# What to work on:
Your task is to write out every line of the data exactly. Drop the pictures.

Electronic design automation data
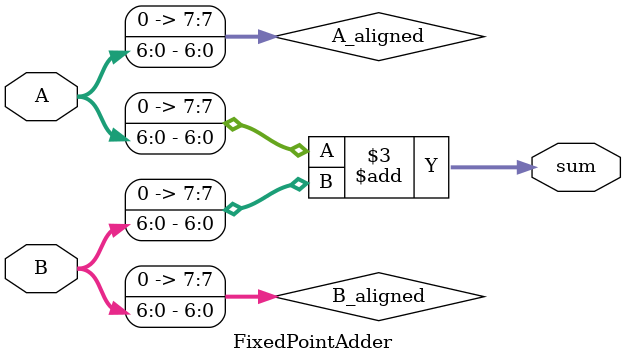
<source format=sv>
module FixedPointAdder #(parameter n1 = 5, parameter m1 = 2,
                         parameter n2 = 5, parameter m2 = 2)
(
    input logic [(n1 + m1) - 1:0] A,
    input logic [(n2 + m2) - 1:0] B,
    output logic [(RESULT_N + M) - 1:0] sum
);
    localparam RESULT_N = (n1 > n2 ? n1 : n2) + 1;
    localparam M = (m1 > m2 ? m1 : m2);

    logic [(RESULT_N + M) - 1:0] A_aligned, B_aligned;

    assign A_aligned = A << (M - m1);
    assign B_aligned = B << (M - m2);
    assign sum = A_aligned + B_aligned;

endmodule

</source>
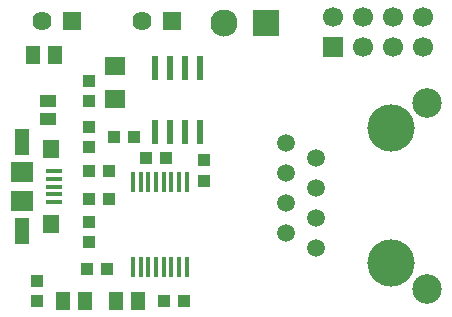
<source format=gts>
G04 DipTrace Beta 2.3.5.2*
%INUSBtoRS485converter.GTS*%
%MOMM*%
%ADD17R,1.0X1.1*%
%ADD18R,1.1X1.0*%
%ADD19R,1.8X1.6*%
%ADD20R,1.3X1.5*%
%ADD21R,1.62X1.62*%
%ADD22C,1.62*%
%ADD23R,2.3X2.3*%
%ADD24C,2.3*%
%ADD25R,1.7X1.7*%
%ADD26C,1.7*%
%ADD27C,1.5*%
%ADD28C,4.0*%
%ADD29C,2.5*%
%ADD30R,1.35X0.4*%
%ADD31R,1.4X1.6*%
%ADD32R,1.3X2.3*%
%ADD33R,1.9X1.7*%
%ADD34R,1.35X1.0*%
%ADD35R,0.6X2.0*%
%ADD36R,0.4X1.8*%
%FSLAX53Y53*%
G04*
G71*
G90*
G75*
G01*
%LNTopMask*%
%LPD*%
D17*
X7081Y9526D3*
Y7826D3*
Y15877D3*
Y17577D3*
Y21434D3*
Y19734D3*
D18*
X8622Y5557D3*
X6922D3*
D19*
X9303Y22703D3*
Y19903D3*
D18*
X10891Y16671D3*
X9191D3*
D20*
X4858Y2858D3*
X6758D3*
X11208D3*
X9308D3*
D21*
X14066Y26514D3*
D22*
X11526D3*
D23*
X22005Y26355D3*
D24*
X18505D3*
D25*
X27720Y24291D3*
D26*
Y26831D3*
X30260Y24291D3*
Y26831D3*
X32800Y24291D3*
Y26831D3*
X35340Y24291D3*
Y26831D3*
D21*
X5652Y26514D3*
D22*
X3112D3*
D27*
X26291Y7303D3*
Y9843D3*
Y12383D3*
Y14923D3*
X23751Y8573D3*
Y11113D3*
Y13653D3*
Y16193D3*
D28*
X32641Y6028D3*
Y17458D3*
D29*
X35691Y3868D3*
Y19618D3*
D30*
X4064Y13813D3*
Y13163D3*
Y12513D3*
Y11863D3*
Y11213D3*
D31*
X3839Y15713D3*
Y9313D3*
D32*
X1389Y16263D3*
Y8763D3*
D33*
Y13713D3*
Y11313D3*
D34*
X3588Y18258D3*
Y19758D3*
D18*
X7081Y13813D3*
X8781D3*
X7081Y11431D3*
X8781D3*
D17*
X16765Y13019D3*
Y14719D3*
D18*
X13590Y14924D3*
X11890D3*
X13431Y2858D3*
X15131D3*
D17*
X2635D3*
Y4558D3*
D20*
X4223Y23656D3*
X2323D3*
D35*
X12637Y17147D3*
X13907D3*
X15177D3*
X16447D3*
Y22547D3*
X15177D3*
X13907D3*
X12637D3*
D36*
X15336Y12860D3*
X14686D3*
X14036D3*
X13386D3*
X12736D3*
X12086D3*
X11436D3*
X10786D3*
Y5660D3*
X11436D3*
X12086D3*
X12736D3*
X13386D3*
X14036D3*
X14686D3*
X15336D3*
M02*

</source>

# Written solution:
<source format=sv>
module FixedPointAdder #(parameter n1 = 5, parameter m1 = 2,
                         parameter n2 = 5, parameter m2 = 2)
(
    input logic [(n1 + m1) - 1:0] A,
    input logic [(n2 + m2) - 1:0] B,
    output logic [(RESULT_N + M) - 1:0] sum
);
    localparam RESULT_N = (n1 > n2 ? n1 : n2) + 1;
    localparam M = (m1 > m2 ? m1 : m2);

    logic [(RESULT_N + M) - 1:0] A_aligned, B_aligned;

    assign A_aligned = A << (M - m1);
    assign B_aligned = B << (M - m2);
    assign sum = A_aligned + B_aligned;

endmodule

</source>
<source format=gts>
G04 DipTrace Beta 2.3.5.2*
%INUSBtoRS485converter.GTS*%
%MOMM*%
%ADD17R,1.0X1.1*%
%ADD18R,1.1X1.0*%
%ADD19R,1.8X1.6*%
%ADD20R,1.3X1.5*%
%ADD21R,1.62X1.62*%
%ADD22C,1.62*%
%ADD23R,2.3X2.3*%
%ADD24C,2.3*%
%ADD25R,1.7X1.7*%
%ADD26C,1.7*%
%ADD27C,1.5*%
%ADD28C,4.0*%
%ADD29C,2.5*%
%ADD30R,1.35X0.4*%
%ADD31R,1.4X1.6*%
%ADD32R,1.3X2.3*%
%ADD33R,1.9X1.7*%
%ADD34R,1.35X1.0*%
%ADD35R,0.6X2.0*%
%ADD36R,0.4X1.8*%
%FSLAX53Y53*%
G04*
G71*
G90*
G75*
G01*
%LNTopMask*%
%LPD*%
D17*
X7081Y9526D3*
Y7826D3*
Y15877D3*
Y17577D3*
Y21434D3*
Y19734D3*
D18*
X8622Y5557D3*
X6922D3*
D19*
X9303Y22703D3*
Y19903D3*
D18*
X10891Y16671D3*
X9191D3*
D20*
X4858Y2858D3*
X6758D3*
X11208D3*
X9308D3*
D21*
X14066Y26514D3*
D22*
X11526D3*
D23*
X22005Y26355D3*
D24*
X18505D3*
D25*
X27720Y24291D3*
D26*
Y26831D3*
X30260Y24291D3*
Y26831D3*
X32800Y24291D3*
Y26831D3*
X35340Y24291D3*
Y26831D3*
D21*
X5652Y26514D3*
D22*
X3112D3*
D27*
X26291Y7303D3*
Y9843D3*
Y12383D3*
Y14923D3*
X23751Y8573D3*
Y11113D3*
Y13653D3*
Y16193D3*
D28*
X32641Y6028D3*
Y17458D3*
D29*
X35691Y3868D3*
Y19618D3*
D30*
X4064Y13813D3*
Y13163D3*
Y12513D3*
Y11863D3*
Y11213D3*
D31*
X3839Y15713D3*
Y9313D3*
D32*
X1389Y16263D3*
Y8763D3*
D33*
Y13713D3*
Y11313D3*
D34*
X3588Y18258D3*
Y19758D3*
D18*
X7081Y13813D3*
X8781D3*
X7081Y11431D3*
X8781D3*
D17*
X16765Y13019D3*
Y14719D3*
D18*
X13590Y14924D3*
X11890D3*
X13431Y2858D3*
X15131D3*
D17*
X2635D3*
Y4558D3*
D20*
X4223Y23656D3*
X2323D3*
D35*
X12637Y17147D3*
X13907D3*
X15177D3*
X16447D3*
Y22547D3*
X15177D3*
X13907D3*
X12637D3*
D36*
X15336Y12860D3*
X14686D3*
X14036D3*
X13386D3*
X12736D3*
X12086D3*
X11436D3*
X10786D3*
Y5660D3*
X11436D3*
X12086D3*
X12736D3*
X13386D3*
X14036D3*
X14686D3*
X15336D3*
M02*

</source>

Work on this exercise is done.